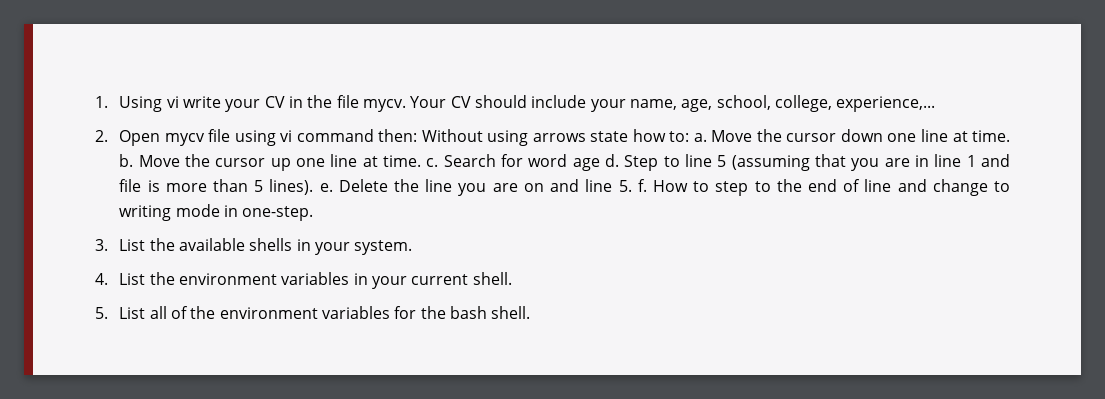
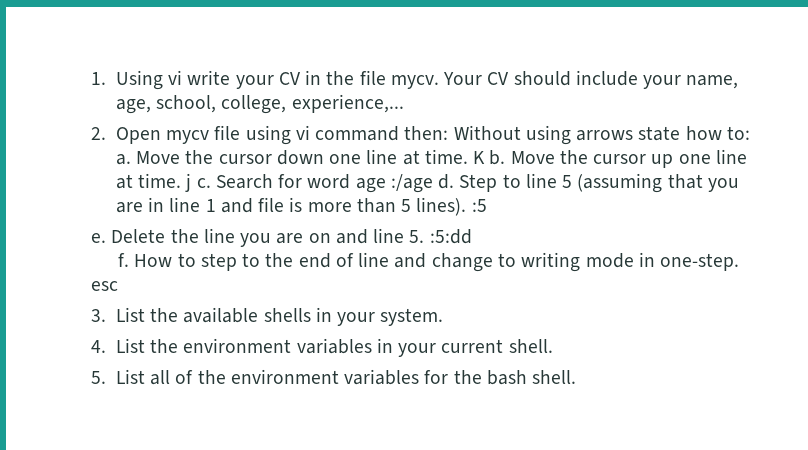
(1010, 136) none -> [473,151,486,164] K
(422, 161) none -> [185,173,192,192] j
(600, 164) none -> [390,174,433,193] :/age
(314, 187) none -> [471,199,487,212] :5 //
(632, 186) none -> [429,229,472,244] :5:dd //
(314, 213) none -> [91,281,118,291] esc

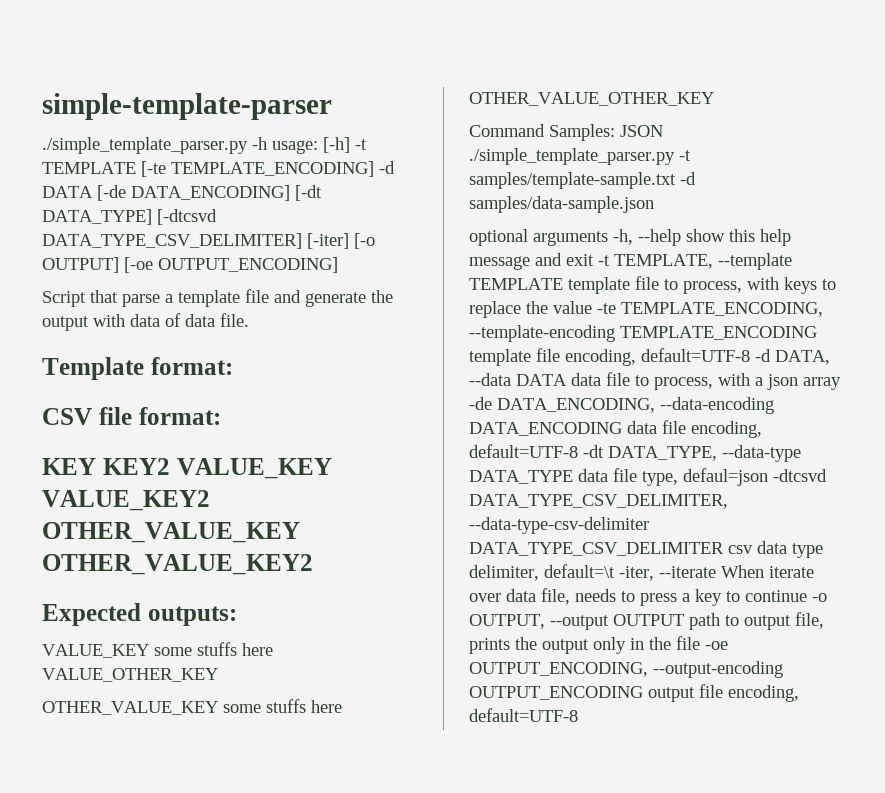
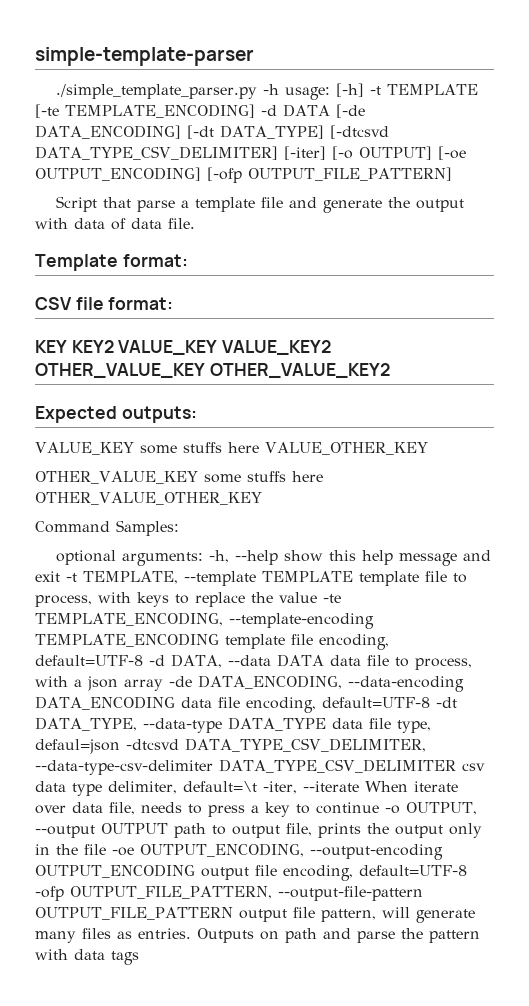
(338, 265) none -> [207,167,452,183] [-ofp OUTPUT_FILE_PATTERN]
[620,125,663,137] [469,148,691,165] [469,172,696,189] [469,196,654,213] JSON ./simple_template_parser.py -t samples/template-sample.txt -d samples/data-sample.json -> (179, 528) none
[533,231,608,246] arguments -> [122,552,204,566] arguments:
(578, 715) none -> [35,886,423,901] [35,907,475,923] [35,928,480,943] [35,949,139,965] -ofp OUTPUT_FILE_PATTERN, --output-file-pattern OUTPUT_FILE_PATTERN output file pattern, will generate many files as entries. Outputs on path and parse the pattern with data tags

• • • •

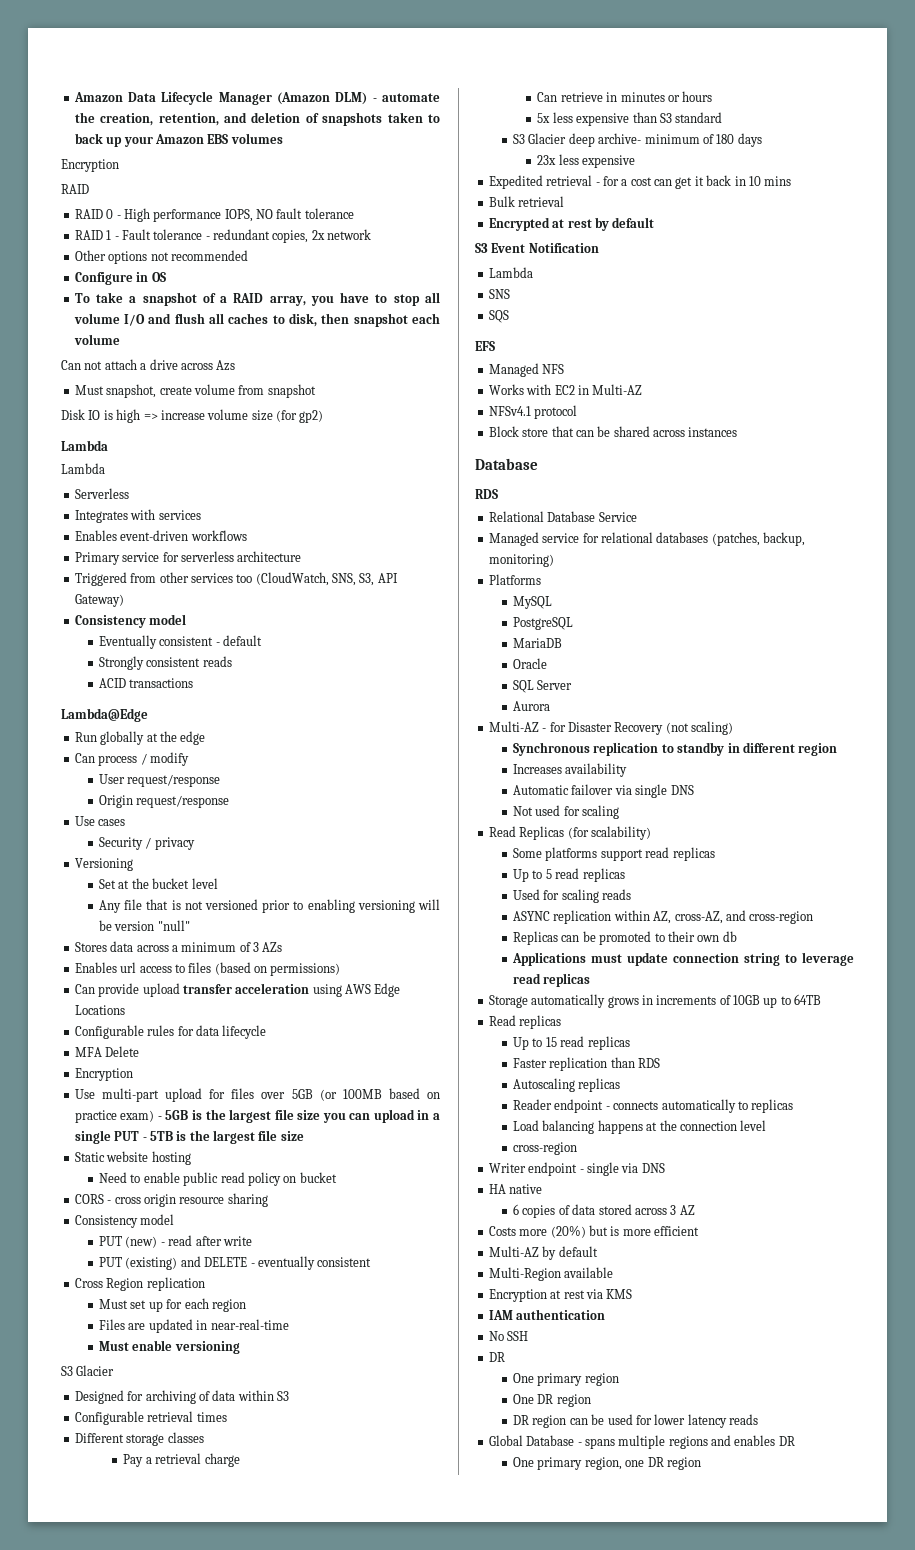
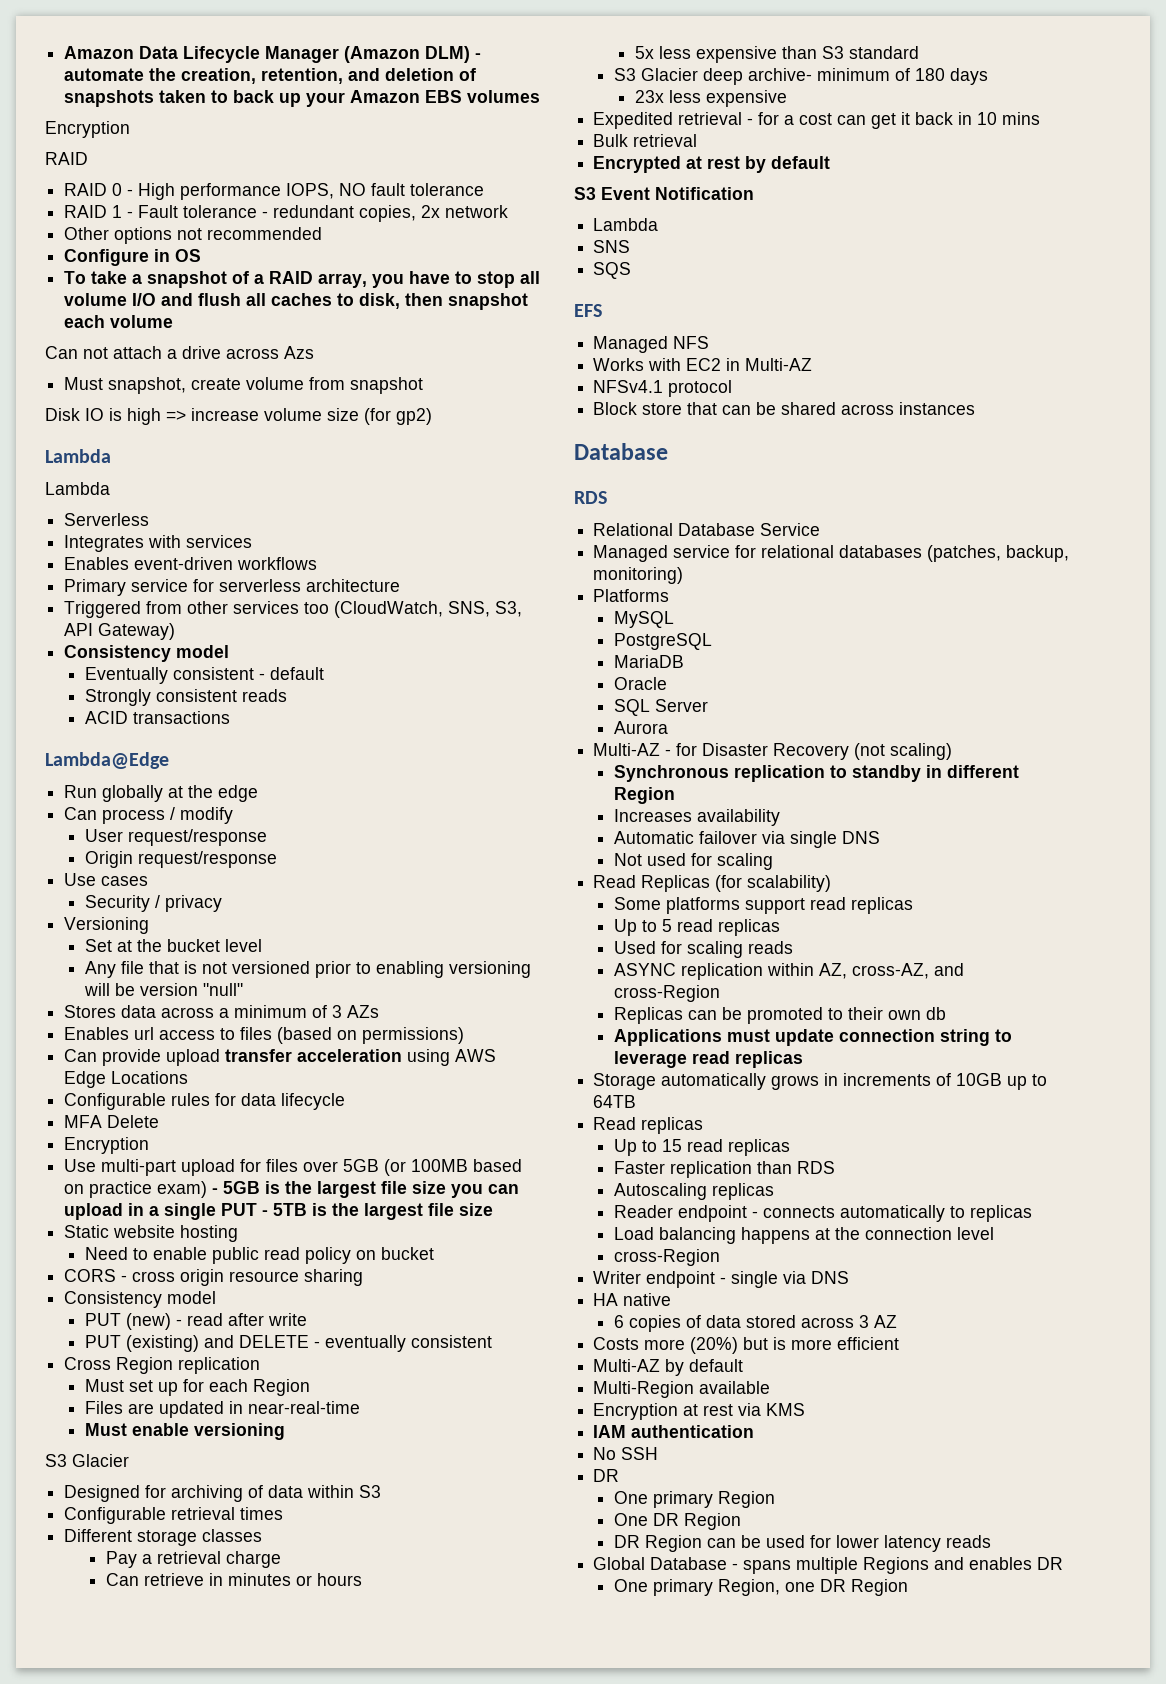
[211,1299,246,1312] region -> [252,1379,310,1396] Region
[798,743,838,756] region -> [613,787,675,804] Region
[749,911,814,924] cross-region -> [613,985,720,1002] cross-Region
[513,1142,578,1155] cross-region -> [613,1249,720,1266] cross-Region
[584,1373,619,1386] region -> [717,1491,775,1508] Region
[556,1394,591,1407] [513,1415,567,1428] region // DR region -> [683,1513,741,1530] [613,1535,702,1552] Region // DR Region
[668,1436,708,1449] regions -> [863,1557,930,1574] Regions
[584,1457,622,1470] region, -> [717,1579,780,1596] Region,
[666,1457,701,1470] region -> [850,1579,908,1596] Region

• • • •

**Task**
Lines containing the word "cross" are to be pulled from the records and copied.

**Answer area**
[749,911,814,924] cross-region -> [613,985,720,1002] cross-Region
[513,1142,578,1155] cross-region -> [613,1249,720,1266] cross-Region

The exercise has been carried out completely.